No. It’s not the classic question about which book you might choose if you were stranded on a desert island. It’s a question of how you might behave if you were stranded on a desert island. It’s a question that William Golding asks in his classic 1954 novel Lord of the Flies. It’s a story about a group of boys during a fictitious nuclear war that have crash-landed on an island as they are being evacuated from England. Golding makes sure that no adults survive the crash so that only these boys are faced with the questions…how will you survive? What will become of society? You stranded boys have been educated in a civilized British culture. How will you make this work? Is it in the nature of Humans to become civilized when faced with a possible end of society? Or will Humans revert to a primitive nature? Will the educated and cultured side of humanity prevail to work for the collective good of the survivors…to lead them to continue civilization in an ordered and harmonious fashion?  Or will the dark side of human nature compel the individual survivors to worry only about themselves? Will reason and rationality rule? Or will chaos and immorality ensue? Obviously it’s a loaded question. As you can probably imagine, Golding populates the island with personalities that will answer these questions from different sides of the issues. But it is definitely thought-provoking.

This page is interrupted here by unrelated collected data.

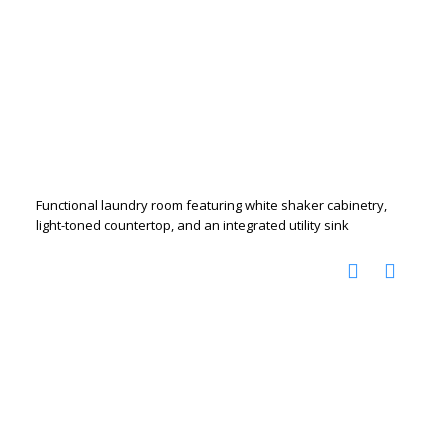
Functional laundry room featuring white shaker cabinetry,
light-toned countertop, and an integrated utility sink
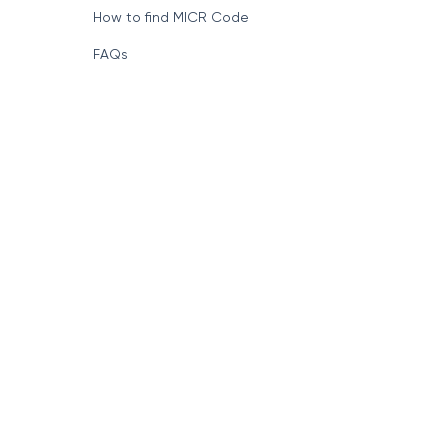
How to find MICR Code
FAQs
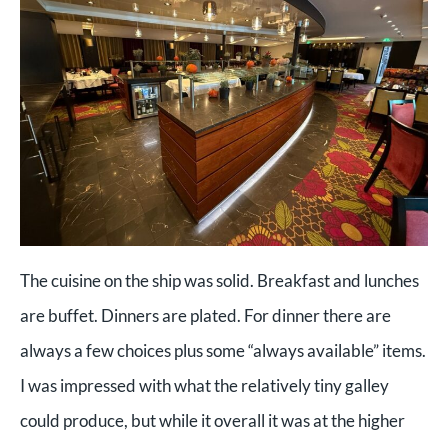
The cuisine on the ship was solid. Breakfast and lunches
are buffet. Dinners are plated. For dinner there are
always a few choices plus some “always available” items.
I was impressed with what the relatively tiny galley
could produce, but while it overall it was at the higher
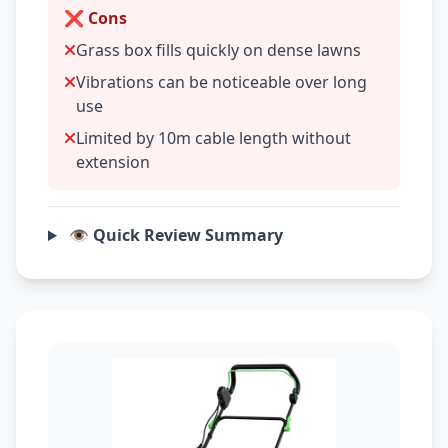
❌ Cons
Grass box fills quickly on dense lawns
Vibrations can be noticeable over long
use
Limited by 10m cable length without
extension
👁️ Quick Review Summary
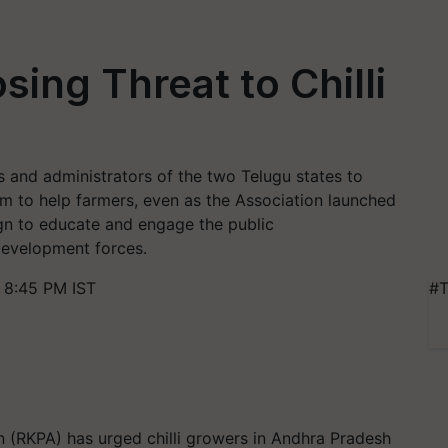
sing Threat to Chilli
s and administrators of the two Telugu states to
m to help farmers, even as the Association launched
n to educate and engage the public
-development forces.
 8:45 PM IST
#T
n (RKPA) has urged chilli growers in Andhra Pradesh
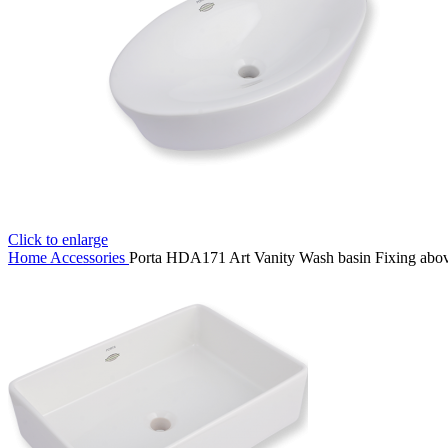
Click to enlarge
Home
Accessories
Porta HDA171 Art Vanity Wash basin Fixing abov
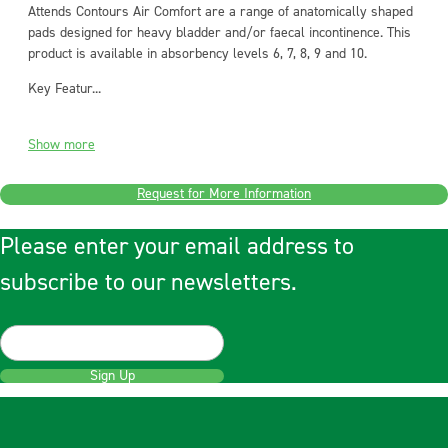
Attends Contours Air Comfort are a range of anatomically shaped
pads designed for heavy bladder and/or faecal incontinence. This
product is available in absorbency levels 6, 7, 8, 9 and 10.
Key Featur...
Show more
Request for More Information
Please enter your email address to
subscribe to our newsletters.
Sign Up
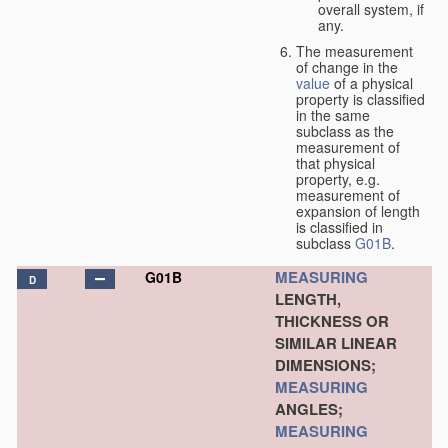
overall system, if
any.
The measurement
of change in the
value
of a physical
property is classified
in the same
subclass as the
measurement of
that physical
property, e.g.
measurement of
expansion of length
is classified in
subclass
G01B
.
MEASURING
G01B
D
LENGTH,
THICKNESS OR
SIMILAR LINEAR
DIMENSIONS;
MEASURING
ANGLES;
MEASURING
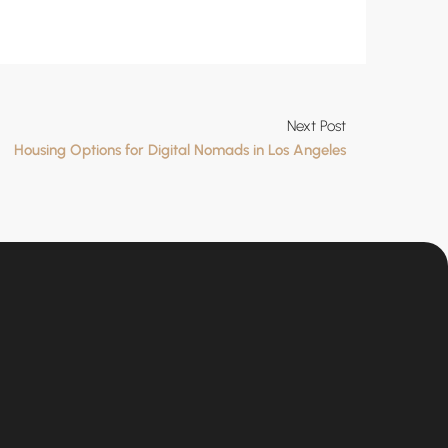
Next Post
Housing Options for Digital Nomads in Los Angeles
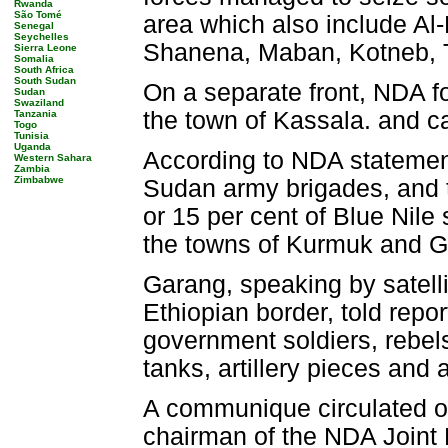
Rwanda
São Tomé
area which also include Al-
Senegal
Seychelles
Shanena, Maban, Kotneb, T
Sierra Leone
Somalia
South Africa
South Sudan
On a separate front, NDA f
Sudan
Swaziland
the town of Kassala. and 
Tanzania
Togo
Tunisia
Uganda
According to NDA statement
Western Sahara
Zambia
Zimbabwe
Sudan army brigades, and 
or 15 per cent of Blue Nile
the towns of Kurmuk and 
Garang, speaking by satell
Ethiopian border, told report
government soldiers, rebels
tanks, artillery pieces and
A communique circulated o
chairman of the NDA Joint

Again, as has been my current trend, I chose to enjoy this book through the audio version of the book via the library’s One Click Digital platform.  This version is read by the author. Mr. Golding is a very deliberate reader and his reading may have been a bit too deliberate in some scenes for my taste, e.g. the action scenes. But I was fine with that. I enjoy an author’s reading of his or her own material. After all, Golding obviously knew what points he wanted to make when he wrote the book. So his own reading of the book should be free from any unintended bias, I should think. That being said, he does make a point in the afterword to say that his intent is only to pose questions for the reader, NOT to answer them.

I should see if either of the two feature film versions of the book is as good! The 1963 version looks very intriguing from the cover art. And the 1990 version looks like it could be a suitable retelling as well.